Recorded data:
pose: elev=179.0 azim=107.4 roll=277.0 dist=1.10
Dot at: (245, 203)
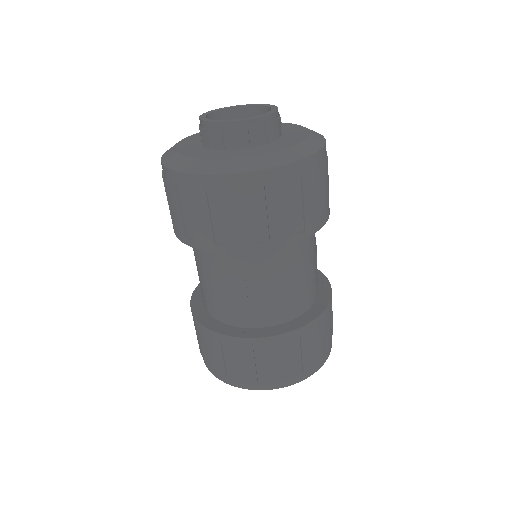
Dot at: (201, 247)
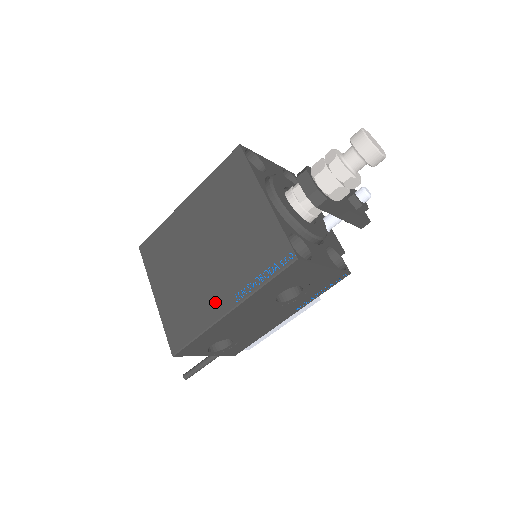
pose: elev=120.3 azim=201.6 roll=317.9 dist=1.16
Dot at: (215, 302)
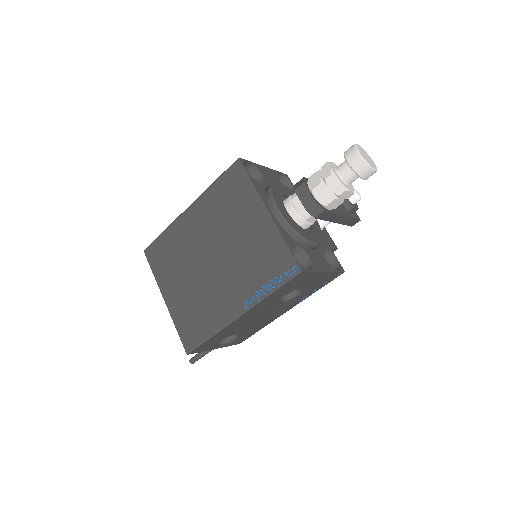
Dot at: (225, 307)
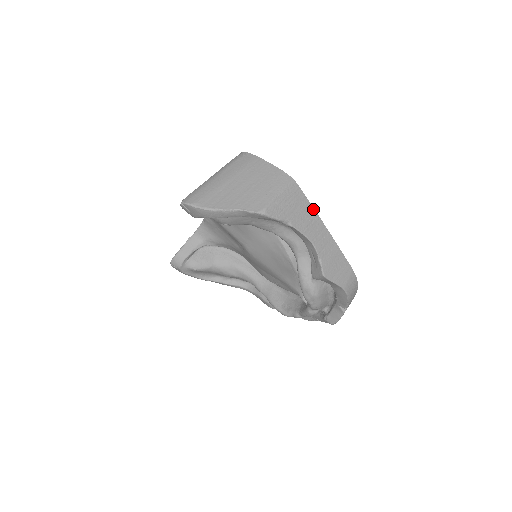
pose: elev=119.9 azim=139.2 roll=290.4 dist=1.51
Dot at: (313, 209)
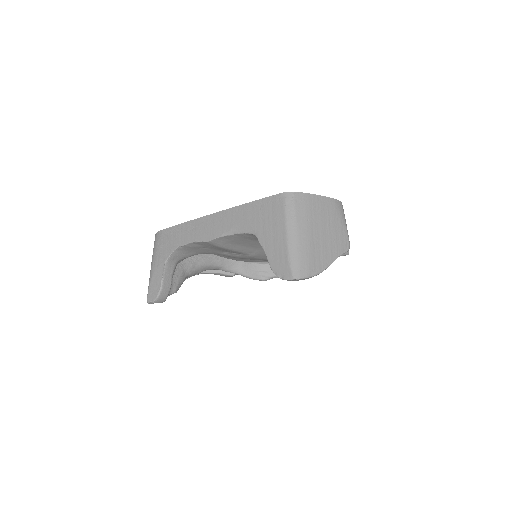
Dot at: occluded
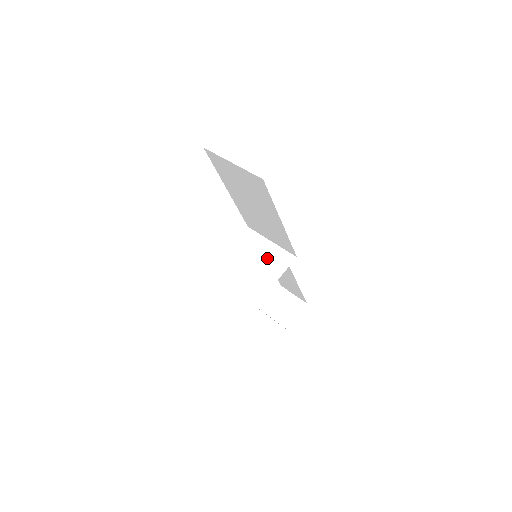
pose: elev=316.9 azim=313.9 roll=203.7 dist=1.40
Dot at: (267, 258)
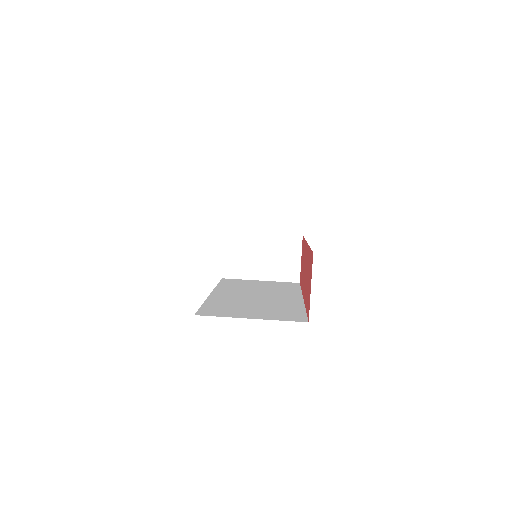
Dot at: (272, 254)
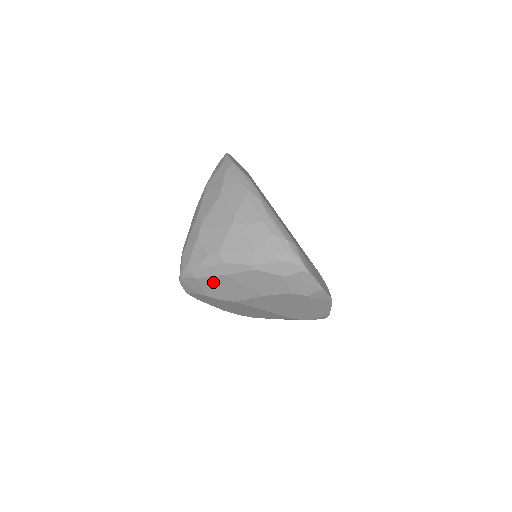
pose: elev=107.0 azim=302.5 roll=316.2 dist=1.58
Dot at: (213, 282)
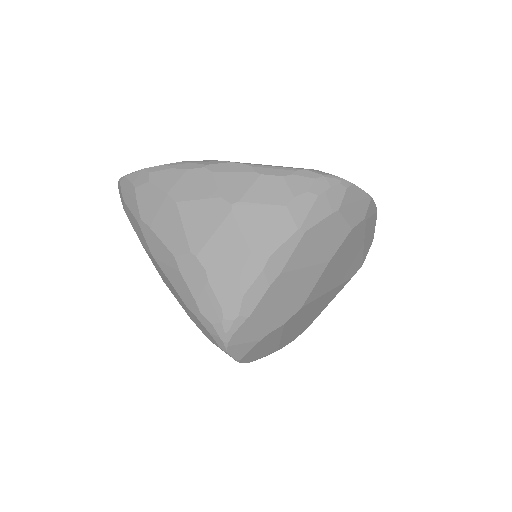
Dot at: (270, 301)
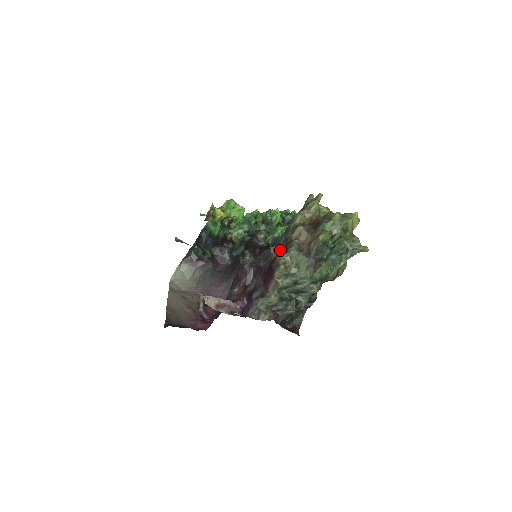
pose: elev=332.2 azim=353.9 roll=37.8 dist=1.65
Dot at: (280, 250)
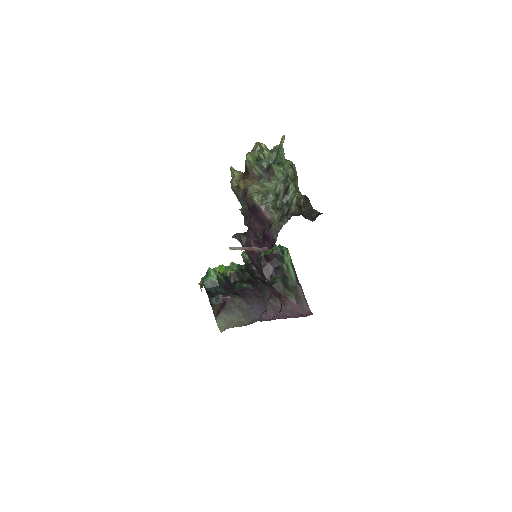
Dot at: (246, 202)
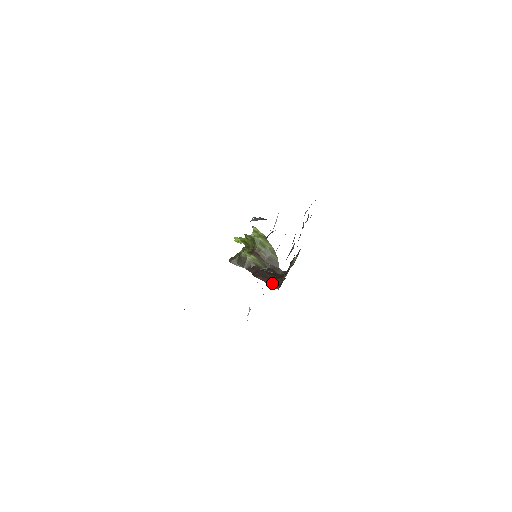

Short task — Please repeat the entries word for word, starting at the line that contains "pose: elev=332.2 azim=353.9" and continuing through the end of the entries. Leave the pictures out of your answer.

Response —
pose: elev=332.2 azim=353.9 roll=37.8 dist=1.65
Dot at: (280, 250)
Dot at: (246, 202)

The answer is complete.